[DATA TO PROCESS Boundary: Start]

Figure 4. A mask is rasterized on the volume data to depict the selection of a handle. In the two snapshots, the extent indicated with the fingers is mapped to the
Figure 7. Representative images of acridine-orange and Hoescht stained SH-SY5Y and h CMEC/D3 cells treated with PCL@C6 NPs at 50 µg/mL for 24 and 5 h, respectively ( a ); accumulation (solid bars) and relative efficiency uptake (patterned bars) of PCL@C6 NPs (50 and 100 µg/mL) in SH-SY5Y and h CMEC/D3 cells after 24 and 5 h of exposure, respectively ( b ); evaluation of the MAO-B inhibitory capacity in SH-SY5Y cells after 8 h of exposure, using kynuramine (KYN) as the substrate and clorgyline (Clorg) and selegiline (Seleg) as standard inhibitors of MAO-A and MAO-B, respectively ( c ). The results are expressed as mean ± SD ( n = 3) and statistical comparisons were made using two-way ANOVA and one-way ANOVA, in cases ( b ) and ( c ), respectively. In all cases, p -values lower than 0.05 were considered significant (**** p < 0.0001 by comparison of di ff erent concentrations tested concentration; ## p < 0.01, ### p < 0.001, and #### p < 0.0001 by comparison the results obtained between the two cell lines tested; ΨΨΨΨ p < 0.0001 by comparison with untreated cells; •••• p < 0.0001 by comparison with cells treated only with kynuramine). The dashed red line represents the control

[DATA TO PROCESS Boundary: End]
[DATA TO PROCESS Boundary: Start]

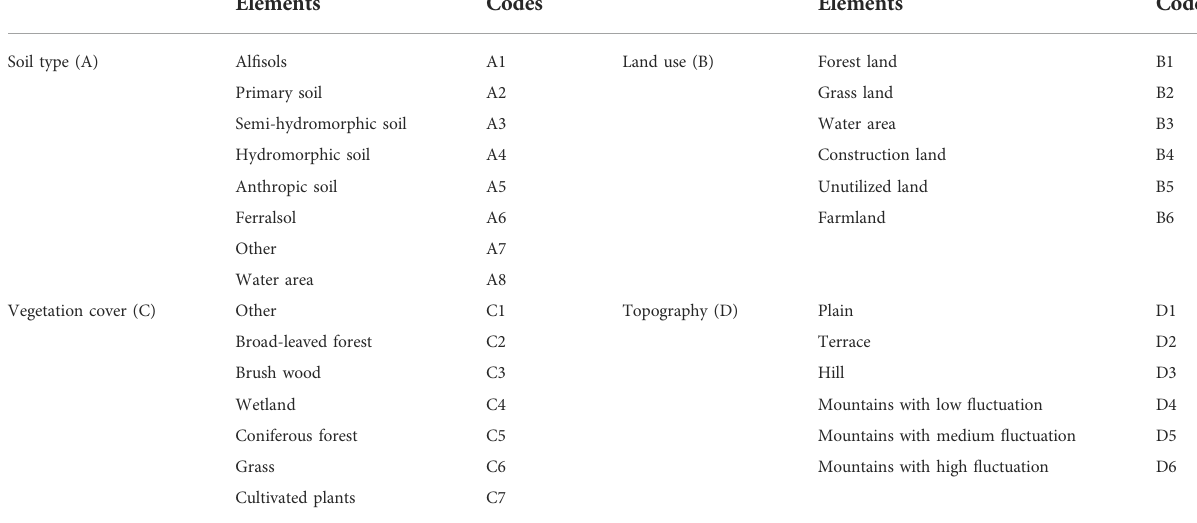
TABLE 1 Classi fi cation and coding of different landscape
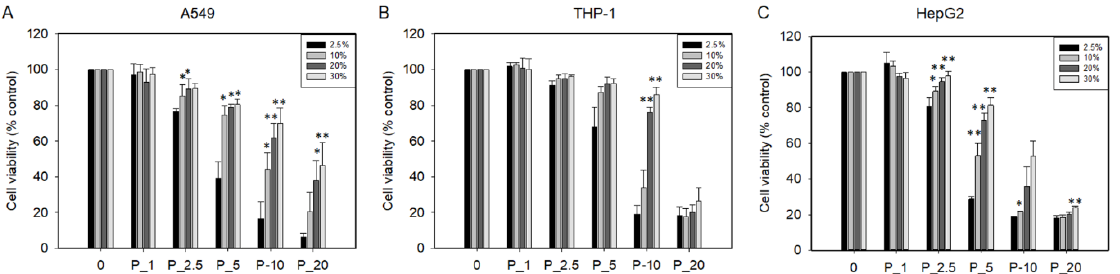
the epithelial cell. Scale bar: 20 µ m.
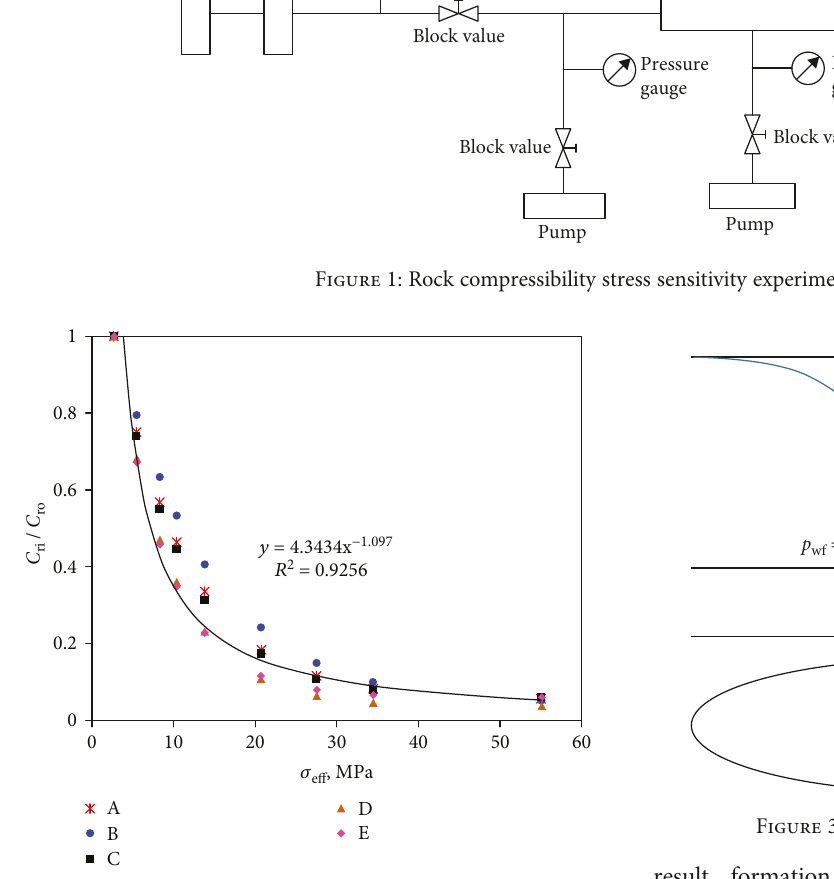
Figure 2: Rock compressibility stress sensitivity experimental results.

[DATA TO PROCESS Boundary: End]

## PROBLEM TO SOLVE
With the first line being the one containing "Figure 4. A" and the last line the one containing "Figure 7. Representative", transcribe exactly the lines above that fall in that range.

## TASK RESULT
Figure 4. A mask is rasterized on the volume data to depict the selection of a handle. In the two snapshots, the extent indicated with the fingers is mapped to the
Figure 7. Representative images of acridine-orange and Hoescht stained SH-SY5Y and h CMEC/D3 cells treated with PCL@C6 NPs at 50 µg/mL for 24 and 5 h, respectively ( a ); accumulation (solid bars) and relative efficiency uptake (patterned bars) of PCL@C6 NPs (50 and 100 µg/mL) in SH-SY5Y and h CMEC/D3 cells after 24 and 5 h of exposure, respectively ( b ); evaluation of the MAO-B inhibitory capacity in SH-SY5Y cells after 8 h of exposure, using kynuramine (KYN) as the substrate and clorgyline (Clorg) and selegiline (Seleg) as standard inhibitors of MAO-A and MAO-B, respectively ( c ). The results are expressed as mean ± SD ( n = 3) and statistical comparisons were made using two-way ANOVA and one-way ANOVA, in cases ( b ) and ( c ), respectively. In all cases, p -values lower than 0.05 were considered significant (**** p < 0.0001 by comparison of di ff erent concentrations tested concentration; ## p < 0.01, ### p < 0.001, and #### p < 0.0001 by comparison the results obtained between the two cell lines tested; ΨΨΨΨ p < 0.0001 by comparison with untreated cells; •••• p < 0.0001 by comparison with cells treated only with kynuramine). The dashed red line represents the control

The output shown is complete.